BC. : Question connexe : écrire de la SF, est-ce un choix délibéré ou bien la pente naturelle de votre plume ou de votre imaginaire ?
EV. : Les choix sont-ils toujours délibérés ? Les pentes sont-elles toujours naturelles ? Il existe ce que mononcle Jung appelait les synchronicités. Une série de circonstances biographiques diverses a fait (à partir donc de cette... imprégnation enfantine par la maison bleue ! ) que j'ai rencontré la SF au moment où j'étais prête pour elle, à quinze ans, après avoir énormément lu tout le reste, après avoir compris que la poésie, j'aimerais toujours, mais que j'avais envie d'une autre relation au temps et à l'espace, après avoir échoué à écrire un roman " classique " (i.e., à quinze ans, férocement autobiographique), après avoir commencé à me sentir pas mal en boîte dans l'éducation classique que je recevais à l'époque... J'avais besoin d'une plus grande distance avec mon matériau personnel, aussi, la " bonne distance " qui permet d'écrire, comme tous les écrivains : pendant dix ans, j'ai écrit de la SF en pensant ne pas parler de moi. Après quoi, j'ai été capable de l'accepter ! Et c'est certainement devenu la " pente naturelle " de mon imaginaire dans la mesure où la SF et les genres connexes (fantasy, fantastique) mettent en question la notion même de " réel " — comme, ma foi, la poésie telle que je le conçois.
BC. : Avez-vous déjà subi ou souffert du préjugé encore bien présent aujourd'hui dans certains milieux à l'égard des genres dits de l'imaginaire ? Si oui, sous quelle forme ? Si non, comment l'expliquez-vous ?

- **Extrait des données**
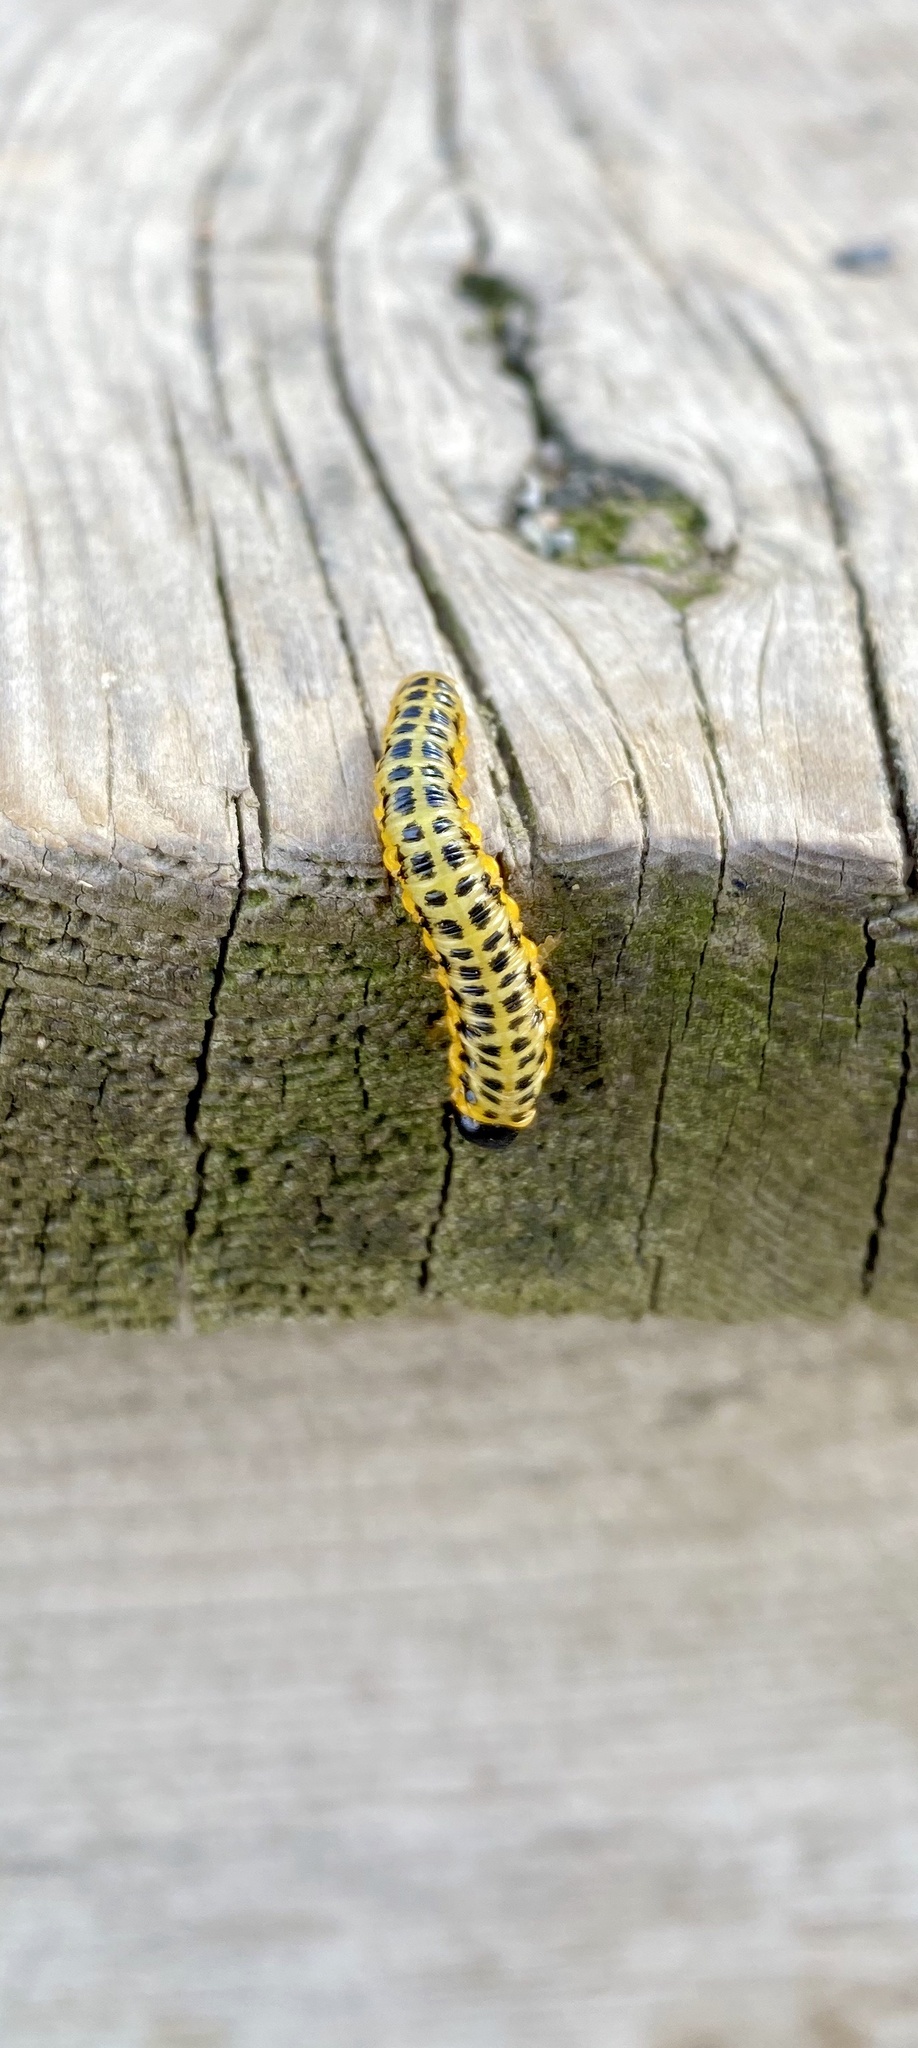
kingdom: Animalia
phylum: Arthropoda
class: Insecta
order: Hymenoptera
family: Tenthredinidae
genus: Macremphytus
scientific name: Macremphytus testaceus
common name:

- **Exercices à réaliser**
[1] Dans l'entretien, relevez toutes les circonstances que l'interviewée introduit par « après avoir » pour expliquer sa rencontre avec la SF à quinze ans.
[2] Reproduisez à l'identique toutes les lignes de chacune des entrées, en omettant les images.

- **Corrigé des exercices**
[1]
- après avoir énormément lu tout le reste
- après avoir compris que la poésie, elle l'aimerait toujours, mais qu'elle avait envie d'une autre relation au temps et à l'espace
- après avoir échoué à écrire un roman « classique » (i.e., à quinze ans, férocement autobiographique)
- après avoir commencé à se sentir pas mal en boîte dans l'éducation classique qu'elle recevait à l'époque

[2]
kingdom: Animalia
phylum: Arthropoda
class: Insecta
order: Hymenoptera
family: Tenthredinidae
genus: Macremphytus
scientific name: Macremphytus testaceus
common name:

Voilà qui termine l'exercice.